Chocolate Chip Banana Muffins

I had every intention of making some dairy-free banana nut muffins for a friend, but when I realized we were out of walnuts, I tossed in some semi-sweet chocolate chips and oops they were no longer dairy-free.  It's a good thing the boys had off of school(roads still flooded - read more about it here,) because my mistake won't last long.

Here's where I started.  There were 4 bananas in my fruit bowl that needed to be used.  They had become brown & spotty and my kids won't eat them that way.

I placed them into my largest pyrex measuring cup,

and mashed them up with a fork.  I like to mash them in a measuring cup, because sometimes 4 bananas could be as little as 1 1/3 cups mashed banana, and sometimes I have gargantuan bananas like these that will mash to 2 cups.  This is how I gauge how much of the rest of the ingredients I should add.

To this I added 1/4 cup vegetable shortening and 1/4 cup coconut oil.  It's been cooler around here and my coconut oil was in a solid state.  I heated these up in the microwave until the coconut oil had melted, then mixed vigorously so the shortening would partially melt.  I added the oil mix to the bananas,

 as well as 1 cup sugar, 1 egg, 1/2 tsp vanilla extract, and 1 tbsp Kahlua.  You can use espresso instead of the Kahlua or skip it altogether, but I think it adds a special something to my muffins.  Beat well with your fork.
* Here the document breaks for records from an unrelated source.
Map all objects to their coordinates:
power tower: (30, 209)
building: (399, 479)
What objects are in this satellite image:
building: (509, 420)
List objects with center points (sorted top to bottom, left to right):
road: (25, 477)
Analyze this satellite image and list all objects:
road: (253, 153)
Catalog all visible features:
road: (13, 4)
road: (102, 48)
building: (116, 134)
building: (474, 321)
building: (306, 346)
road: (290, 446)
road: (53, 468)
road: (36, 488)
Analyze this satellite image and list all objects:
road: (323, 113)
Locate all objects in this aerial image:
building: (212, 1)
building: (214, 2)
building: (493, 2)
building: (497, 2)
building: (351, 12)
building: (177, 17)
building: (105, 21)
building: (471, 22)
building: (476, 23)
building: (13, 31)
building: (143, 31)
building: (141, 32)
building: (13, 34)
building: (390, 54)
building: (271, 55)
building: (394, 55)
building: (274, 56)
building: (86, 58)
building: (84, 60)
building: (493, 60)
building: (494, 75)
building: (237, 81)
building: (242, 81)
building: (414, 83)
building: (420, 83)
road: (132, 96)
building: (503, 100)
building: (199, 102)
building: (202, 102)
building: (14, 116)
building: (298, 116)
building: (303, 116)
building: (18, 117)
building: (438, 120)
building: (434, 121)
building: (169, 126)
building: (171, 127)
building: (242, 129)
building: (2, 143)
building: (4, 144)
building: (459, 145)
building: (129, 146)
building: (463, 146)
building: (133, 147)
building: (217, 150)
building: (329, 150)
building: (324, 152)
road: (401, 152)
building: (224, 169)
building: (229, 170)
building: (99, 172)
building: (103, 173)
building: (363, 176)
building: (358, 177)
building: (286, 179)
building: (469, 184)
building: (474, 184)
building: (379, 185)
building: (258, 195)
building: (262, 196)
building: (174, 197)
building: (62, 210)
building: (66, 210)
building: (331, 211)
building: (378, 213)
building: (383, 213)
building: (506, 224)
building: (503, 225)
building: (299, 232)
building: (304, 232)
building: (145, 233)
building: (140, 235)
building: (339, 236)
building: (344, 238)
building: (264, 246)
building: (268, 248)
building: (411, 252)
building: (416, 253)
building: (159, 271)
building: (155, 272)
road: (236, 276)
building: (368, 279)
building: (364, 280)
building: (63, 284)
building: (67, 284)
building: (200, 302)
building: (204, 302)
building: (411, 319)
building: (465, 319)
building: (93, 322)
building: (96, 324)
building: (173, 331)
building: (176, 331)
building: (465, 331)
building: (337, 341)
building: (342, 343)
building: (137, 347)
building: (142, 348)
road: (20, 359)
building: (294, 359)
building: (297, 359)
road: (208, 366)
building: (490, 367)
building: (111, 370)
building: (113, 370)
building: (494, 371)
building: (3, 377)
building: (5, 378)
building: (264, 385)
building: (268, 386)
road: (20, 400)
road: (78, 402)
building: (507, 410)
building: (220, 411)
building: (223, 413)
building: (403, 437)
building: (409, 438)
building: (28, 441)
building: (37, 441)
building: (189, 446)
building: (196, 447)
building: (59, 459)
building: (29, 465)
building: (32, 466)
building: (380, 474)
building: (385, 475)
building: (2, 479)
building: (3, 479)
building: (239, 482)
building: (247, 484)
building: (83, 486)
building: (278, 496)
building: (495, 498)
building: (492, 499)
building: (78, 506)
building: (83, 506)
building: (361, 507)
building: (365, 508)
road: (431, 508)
In a separate large bowl, I whisked together 3/4 cup rice flour, 1/2 cup sorghum flour, 2/3 cup tapioca flour, 1 tsp baking powder, 1/2 tsp baking soda, and 1/4 tsp salt.

I then added the wet to the dry and mixed to combine. 

Here is where I would normally fold in 1 cup toasted walnut pieces, but lacking the nuts, folded in 1 cup semisweet chocolate chips.  I scooped the batter into a greased muffin tin by the 1/4 cup full.

Bake at 350 for 20-25 minutes.  Turn out and cool on a rack.

The boys really enjoyed my mistake, and I'll be back in the kitchen soon to make a treat for my dairy-free friend.

Thanks for stopping by and baking with me.  I'm linking this up to Gluten-Free Homemaker's Gluten-Free Wednesdays.


  1. LOVE the photos! I think it's so important to document each step! (Applause) Excellent work! Can't wait to try these! Thank you for linking to Foodie Friday too.

  2. If I leave out the chocolate chips, my husband would love these. What a shame. I love the chips. Isn't it wonderful how chocolate and banana mesh?
    Thanks for sharing this with us at Bake with Bizzy.